◆ **Information given**:
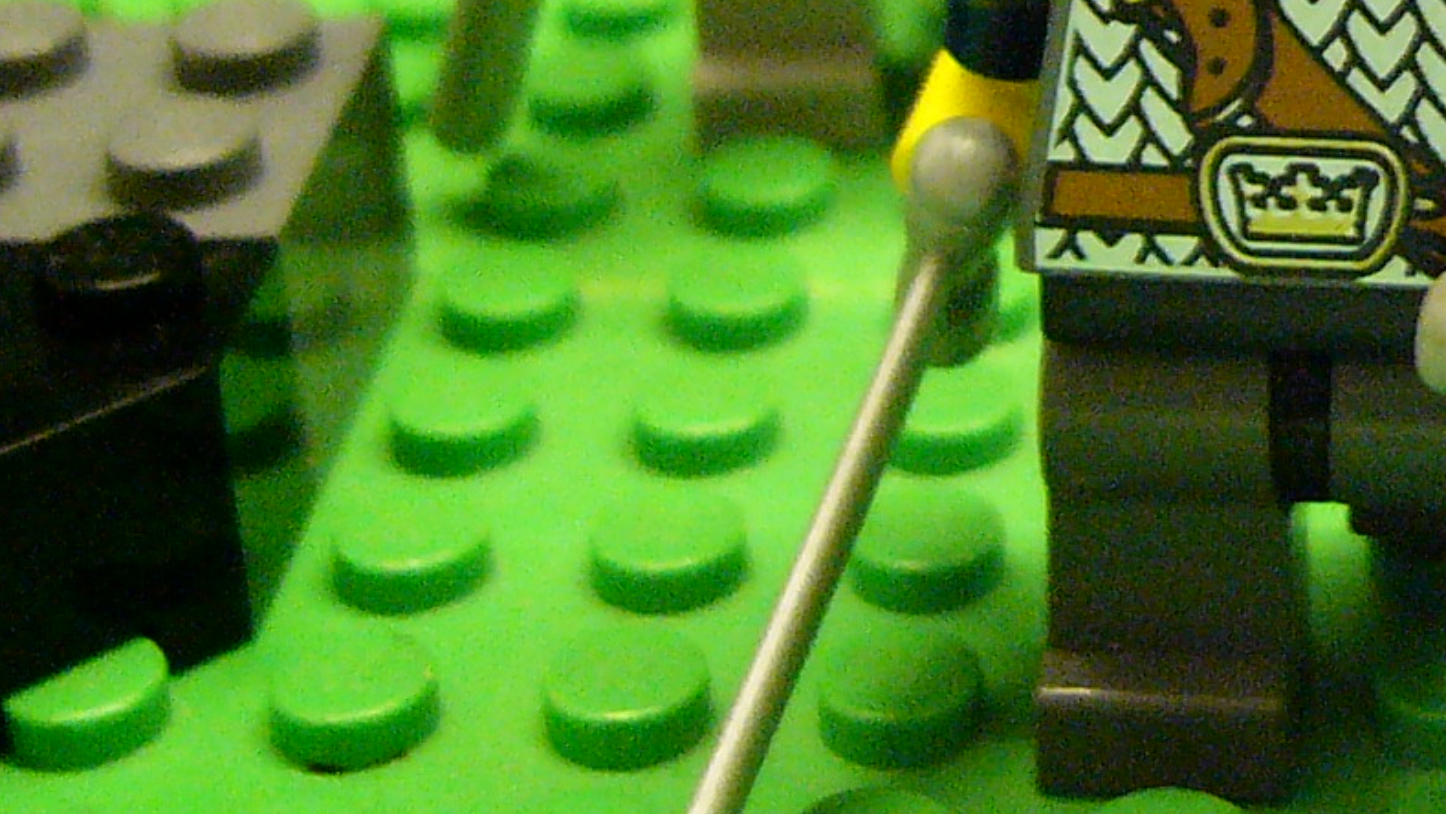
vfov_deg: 11.9
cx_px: 1325
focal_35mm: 99
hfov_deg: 21.1
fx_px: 3796
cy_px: -262
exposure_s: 1/15
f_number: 2.8
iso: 400
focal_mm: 5.8
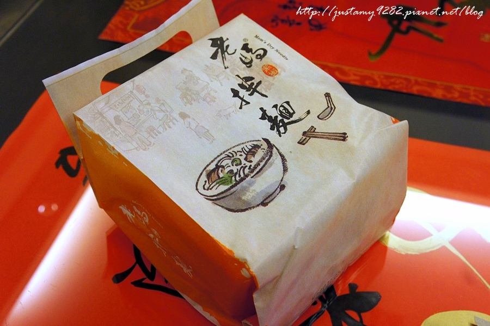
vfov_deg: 30.8
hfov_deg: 45.0
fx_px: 592
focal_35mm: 44
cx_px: 245
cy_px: 163
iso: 1600
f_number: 7.1
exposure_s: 1/25
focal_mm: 29
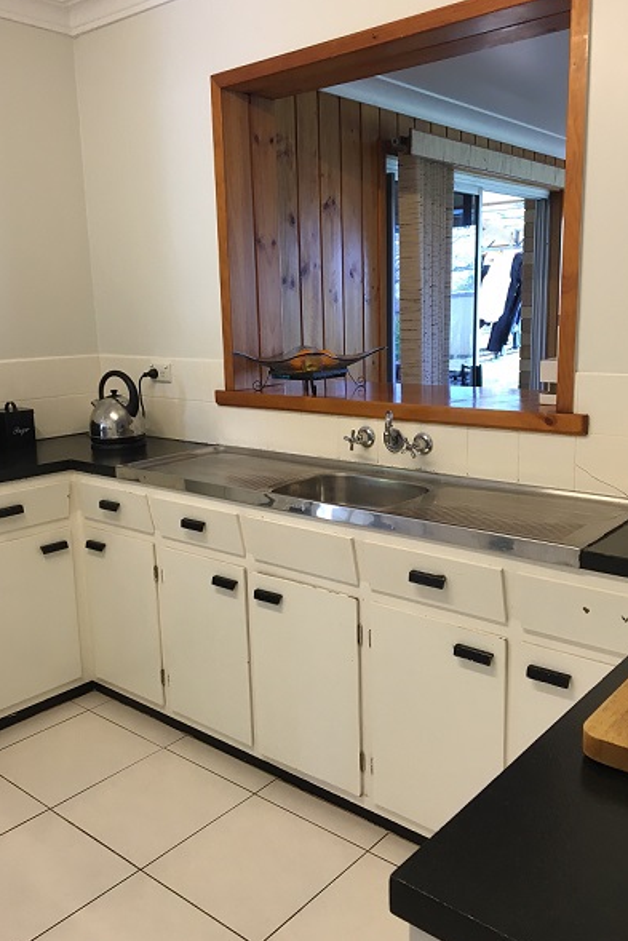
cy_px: 472
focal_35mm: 31
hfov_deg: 42.3
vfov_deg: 60.3
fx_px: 811
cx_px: 321
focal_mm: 4.15
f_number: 2.2
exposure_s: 1/33
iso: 80
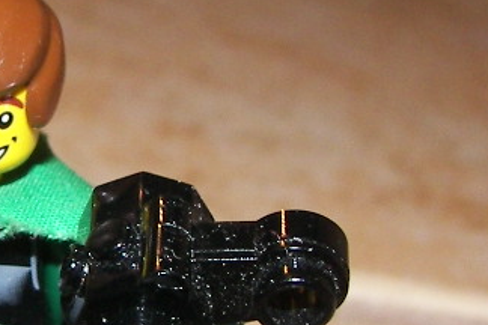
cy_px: 221
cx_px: 29
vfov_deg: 9.3
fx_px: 2006
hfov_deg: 13.7
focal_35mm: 148
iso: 100
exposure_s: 1/30
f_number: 2.8
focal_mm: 6
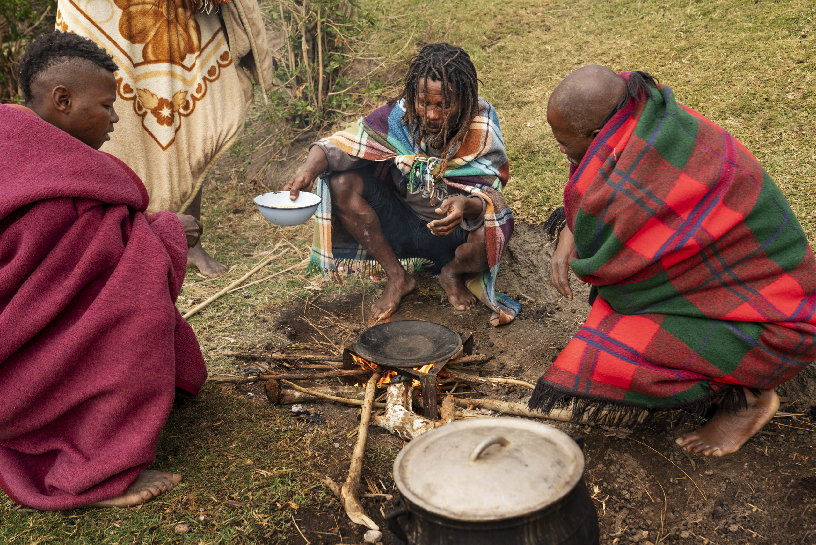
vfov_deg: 32.6
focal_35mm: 41
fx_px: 929
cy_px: 272
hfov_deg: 47.4
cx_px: 408
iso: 400
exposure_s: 1/500
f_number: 5
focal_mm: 41
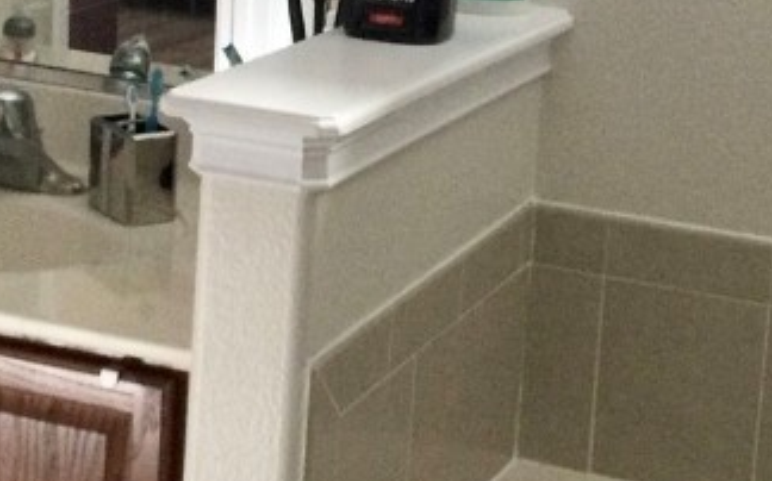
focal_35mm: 104
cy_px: 21
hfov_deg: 20.0
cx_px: 481
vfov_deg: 12.4
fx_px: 2187
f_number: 2.4
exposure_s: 1/30
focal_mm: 3.3
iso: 200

◆ **Directive**: The whole listing above must be set down again exactly, but without its images.

◆ **Answer section**:
vfov_deg: 11.9
cx_px: 1325
focal_35mm: 99
hfov_deg: 21.1
fx_px: 3796
cy_px: -262
exposure_s: 1/15
f_number: 2.8
iso: 400
focal_mm: 5.8
vfov_deg: 30.8
hfov_deg: 45.0
fx_px: 592
focal_35mm: 44
cx_px: 245
cy_px: 163
iso: 1600
f_number: 7.1
exposure_s: 1/25
focal_mm: 29
cy_px: 472
focal_35mm: 31
hfov_deg: 42.3
vfov_deg: 60.3
fx_px: 811
cx_px: 321
focal_mm: 4.15
f_number: 2.2
exposure_s: 1/33
iso: 80
cy_px: 221
cx_px: 29
vfov_deg: 9.3
fx_px: 2006
hfov_deg: 13.7
focal_35mm: 148
iso: 100
exposure_s: 1/30
f_number: 2.8
focal_mm: 6
vfov_deg: 32.6
focal_35mm: 41
fx_px: 929
cy_px: 272
hfov_deg: 47.4
cx_px: 408
iso: 400
exposure_s: 1/500
f_number: 5
focal_mm: 41
focal_35mm: 104
cy_px: 21
hfov_deg: 20.0
cx_px: 481
vfov_deg: 12.4
fx_px: 2187
f_number: 2.4
exposure_s: 1/30
focal_mm: 3.3
iso: 200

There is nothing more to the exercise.